Statistical Test: To further establish the superiority of our proposed clustering algorithm, here we have conducted some statistical tests guided by [16]. Statistical t-test which provides some p-value is conducted to check whether the improvements obtained by the proposed SMEA_clust are significant or not. Minimum p-value implies that the proposed clustering algorithm is better than others. The obtained p-values (reported in Table 2) evidently support the results of Table 1.

4 Conclusions and Future Works

In the current study we have developed a new automatic multi-objective clustering approach utilizing the search capability of differential evolution. The current algorithm is a hybridization of DE and SOM where the neighborhood information identified by SOM trained on the current population of solutions is utilized for generating the mating pool which can further take part in genetic operations. The use of SOM at new solution generation helps the proposed clustering algorithm to better explore the search space of optimal partitioning.

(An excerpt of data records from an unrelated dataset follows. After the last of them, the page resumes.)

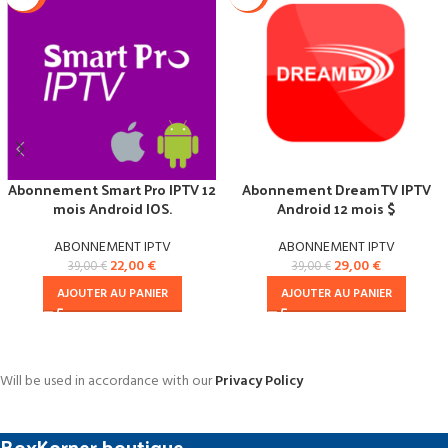
Abonnement Smart Pro IPTV 12
Abonnement DreamTV IPTV
mois Android IOS.
Android 12 mois $
ABONNEMENT IPTV
ABONNEMENT IPTV
22,00
€
29,00
€
39,00
€
39,00
€
AJOUTER AU PANIER
AJOUTER AU PANIER
Will be used in accordance with our
Privacy Policy
BoxKorner boutique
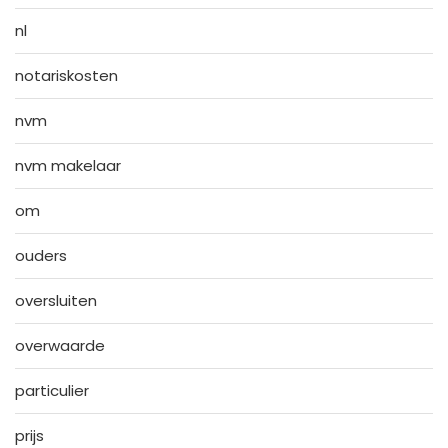
nl
notariskosten
nvm
nvm makelaar
om
ouders
oversluiten
overwaarde
particulier
prijs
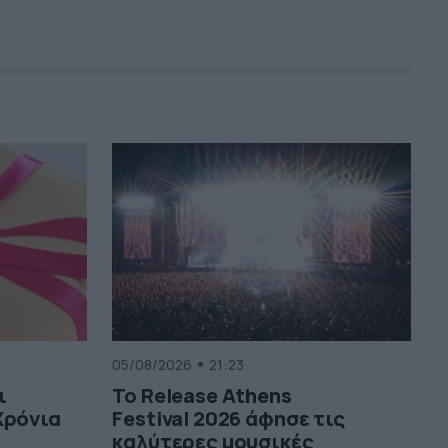
05/08/2026
21:23
ι
Το Release Athens
Χρόνια
Festival 2026 άφησε τις
καλύτερες μουσικές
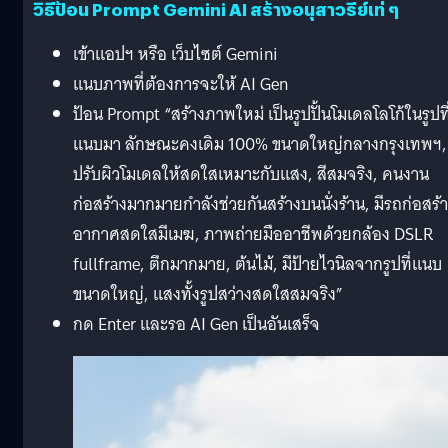
วิธีป้อน Prompt Gemini AI สร้างอนุสาวรีย์เท่ ๆ
เข้าแอปฯ หรือ เว็บไซต์ Gemini
แนบภาพที่ต้องการจะให้ AI Gen
ป้อน Prompt “สร้างภาพใหม่ เป็นรูปปั้นโมเดลโลโก้ในรูปที
แนบมา ลักษณะคงเดิม 100% ขนาดใหญ่กลางกรุงเทพฯ,
ปรับผิวโมเดลให้สดใสเหมาะกับแสง, สีสมจริง, คนงาน
ก่อสร้างมากมายกำลังช่วยกันสร้างบนนั่งร้าน, มีรถก่อสร้า
อากาศสดใสมีเมฆ, ภาพถ่ายมืออาชีพด้วยกล้อง DSLR
fullframe, ตึกมากมาย, ต้นไม้, มีป้ายไวนิลจากรูปที่แนบ
ขนาดใหญ่, แสงทั้งรูปสว่างสดใสสมจริง”
กด Enter และรอ AI Gen เป็นอันเสร็จ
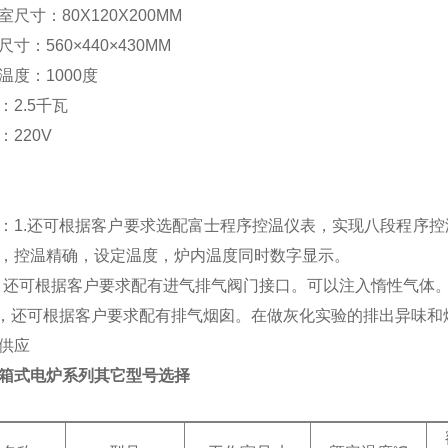
室尺寸：
80X120X200MM
尺寸：
560×
440
×
430MM
温度：
1000
度
：
2.5
千瓦
：
220V
：
1.
还可根据客户要求选配富士程序控温仪表，实现八段程序控
，控温精确，设定温度，炉内温度同时数字显示。
.
还可根据客户要求配有进气排气阀门接口。可以注入惰性气体
，还可根据客户要求配有排气烟囱。在做灰化实验的排出异味和
供应
箱式电炉系列其它型号选择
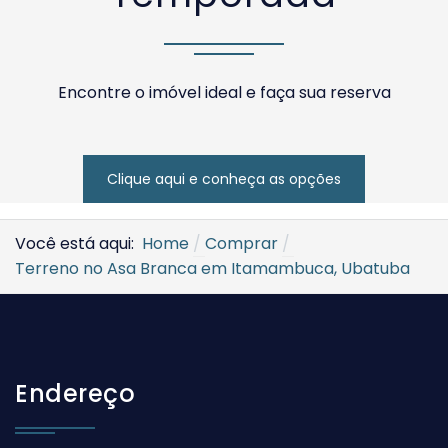
Encontre o imóvel ideal e faça sua reserva
Clique aqui e conheça as opções
Você está aqui:
Home
Comprar
Terreno no Asa Branca em Itamambuca, Ubatuba
Endereço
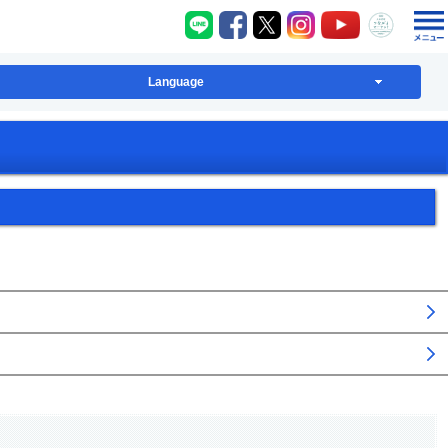
八千代町LINE
八千代町Facebook
八千代町X
八千代町Instagram
八千代町YouT
八千代
Language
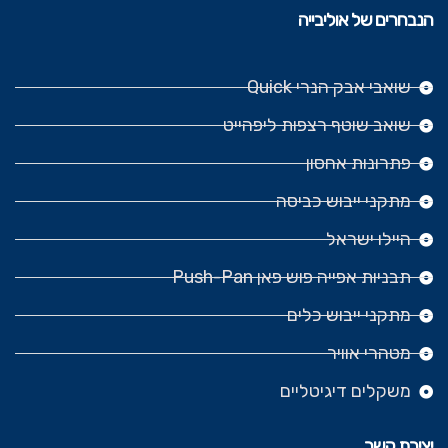
הנבחרים של אוליבייה
שואבי אבק הנרי Quick
שואב שוטף רצפות ליפהייט
פתרונות אחסון
מתקני ייבוש כביסה
היילו ישראל
תבניות אפייה פוש פאן Push-Pan
מתקני ייבוש כלים
מטהרי אוויר
משקלים דיגיטליים
יצירת קשר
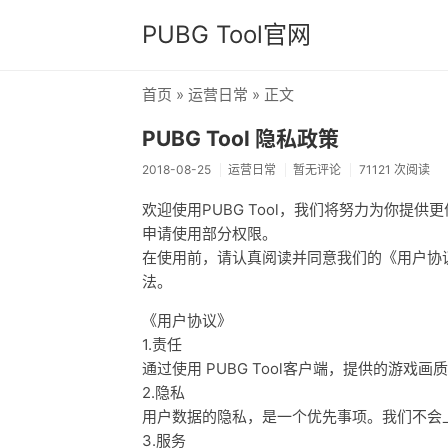
PUBG Tool官网
首页
»
运营日常
» 正文
PUBG Tool 隐私政策
2018-08-25
运营日常
暂无评论
71121 次阅读
欢迎使用PUBG Tool，我们将努力为你提
申请使用部分权限。
在使用前，请认真阅读并同意我们的《用户协
法。
《用户协议》
1.责任
通过使用 PUBG Tool客户端，提供的游
2.隐私
用户数据的隐私，是一个优先事项。我们不会
3.服务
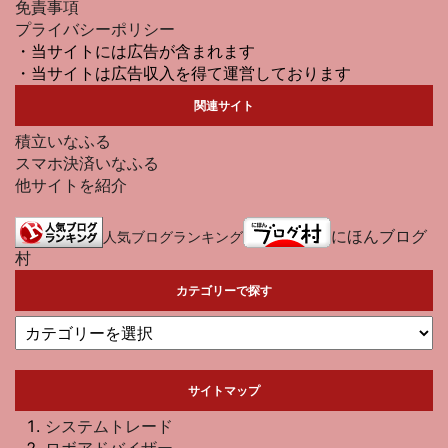
免責事項
プライバシーポリシー
・当サイトには広告が含まれます
・当サイトは広告収入を得て運営しております
関連サイト
積立いなふる
スマホ決済いなふる
他サイトを紹介
にほんブログ
人気ブログランキング
村
カテゴリーで探す
サイトマップ
システムトレード
ロボアドバイザー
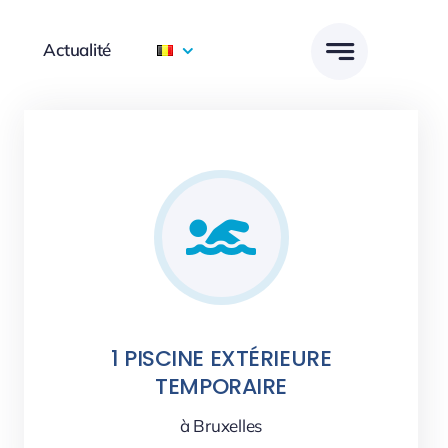
Actualité
1 PISCINE EXTÉRIEURE
TEMPORAIRE
à Bruxelles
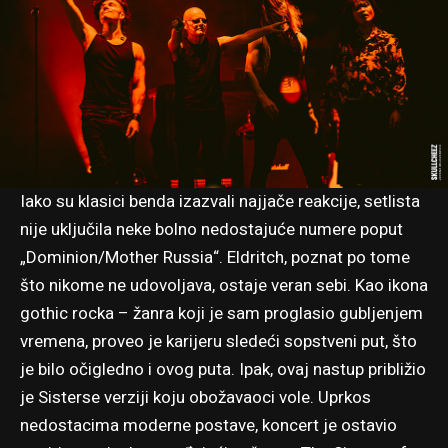
Iako su klasici benda izazvali najjače reakcije, setlista
nije uključila neke bolno nedostajuće numere poput
„Dominion/Mother Russia“. Eldritch, poznat po tome
što nikome ne udovoljava, ostaje veran sebi. Kao ikona
gothic rocka – žanra koji je sam proglasio gubljenjem
vremena, proveo je karijeru sledeći sopstveni put, što
je bilo očigledno i ovog puta. Ipak, ovaj nastup približio
je Sisterse verziji koju obožavaoci vole. Uprkos
nedostacima moderne postave, koncert je ostavio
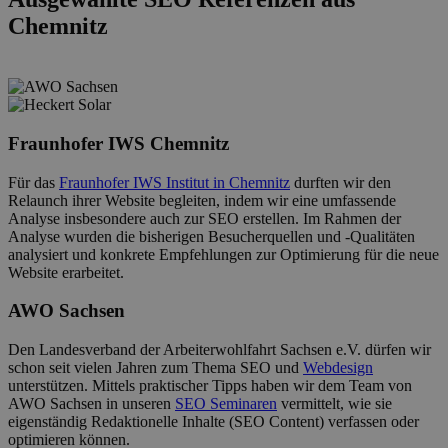
Chemnitz
Fraunhofer IWS Chemnitz
Für das
Fraunhofer IWS Institut in Chemnitz
durften wir den
Relaunch ihrer Website begleiten, indem wir eine umfassende
Analyse insbesondere auch zur SEO erstellen. Im Rahmen der
Analyse wurden die bisherigen Besucherquellen und -Qualitäten
analysiert und konkrete Empfehlungen zur Optimierung für die neue
Website erarbeitet.
AWO Sachsen
Den Landesverband der Arbeiterwohlfahrt Sachsen e.V. dürfen wir
schon seit vielen Jahren zum Thema SEO und
Webdesign
unterstützen. Mittels praktischer Tipps haben wir dem Team von
AWO Sachsen in unseren
SEO Seminaren
vermittelt, wie sie
eigenständig Redaktionelle Inhalte (SEO Content) verfassen oder
optimieren können.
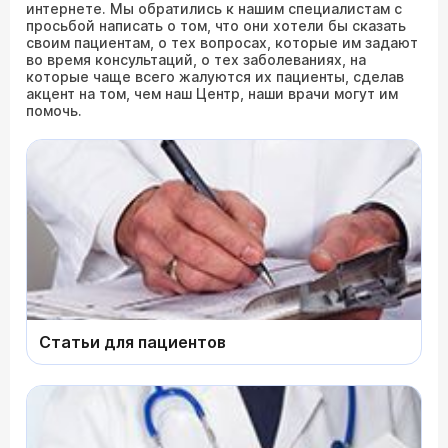
интернете. Мы обратились к нашим специалистам с
просьбой написать о том, что они хотели бы сказать
своим пациентам, о тех вопросах, которые им задают
во время консультаций, о тех заболеваниях, на
которые чаще всего жалуются их пациенты, сделав
акцент на том, чем наш Центр, наши врачи могут им
помочь.
Статьи для пациентов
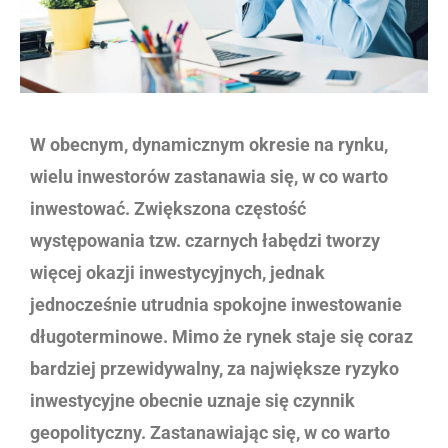
W obecnym, dynamicznym okresie na rynku,
wielu inwestorów zastanawia się, w co warto
inwestować. Zwiększona częstość
występowania tzw. czarnych łabędzi tworzy
więcej okazji inwestycyjnych, jednak
jednocześnie utrudnia spokojne inwestowanie
długoterminowe. Mimo że rynek staje się coraz
bardziej przewidywalny, za największe ryzyko
inwestycyjne obecnie uznaje się czynnik
geopolityczny. Zastanawiając się, w co warto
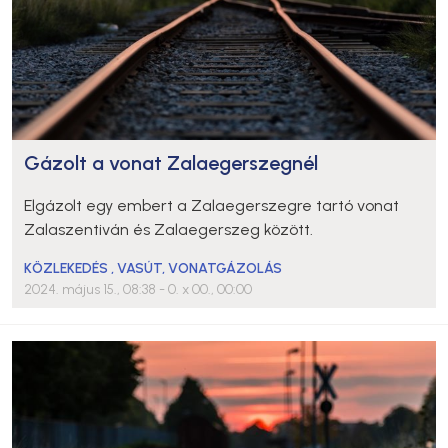
Gázolt a vonat Zalaegerszegnél
Elgázolt egy embert a Zalaegerszegre tartó vonat
Zalaszentiván és Zalaegerszeg között.
KÖZLEKEDÉS
,
VASÚT
,
VONATGÁZOLÁS
2024. május 15., 08:38
- 0. x 00., 00:00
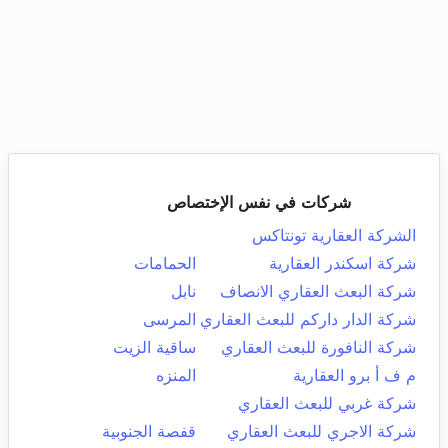
شركات في نفس الإختصاص
الشركة العقارية تونتاكس
شركة اسكندر العقارية
الحمامات
شركة البعث العقاري الانصاف
نابل
شركة الدار داركم للبعث العقاري
المرسى
شركة النافورة للبعث العقاري
ساقية الزيت
م ف أ برو العقارية
المنزه
شركة غربي للبعث العقاري
شركة الاجري للبعث العقاري
قفصة الجنوبية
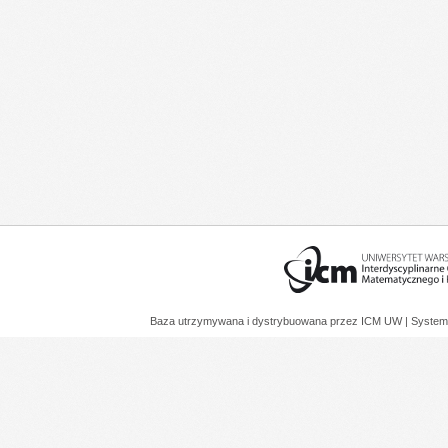
Baza utrzymywana i dystrybuowana przez
ICM UW
| System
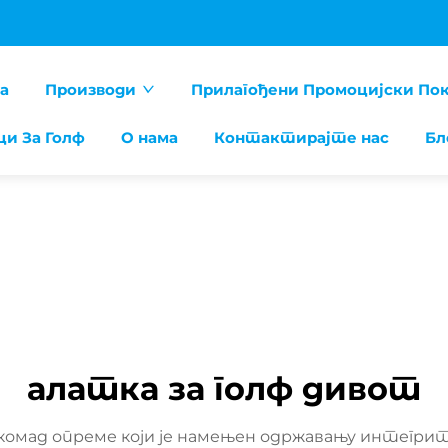
а
Производи
Прилагођени Промоцијски По
ци За Голф
О нама
Контактирајте нас
Бл
алатка за голф дивот
 комад опреме који је намењен одржавању интегр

The potency of the proposed clustering technique is shown in automatically partitioning several artificial and real-life data sets of varying complexities. Results are compared with those obtained by a simple multi-objective DE based clustering technique as well as by several popular MOO based clustering techniques and it was found that the proposed approach converges faster compared to other MOO based clustering techniques.

As a future work, we would like to test the proposed approach for solving some real-life problems like text-summarization, search result clustering etc.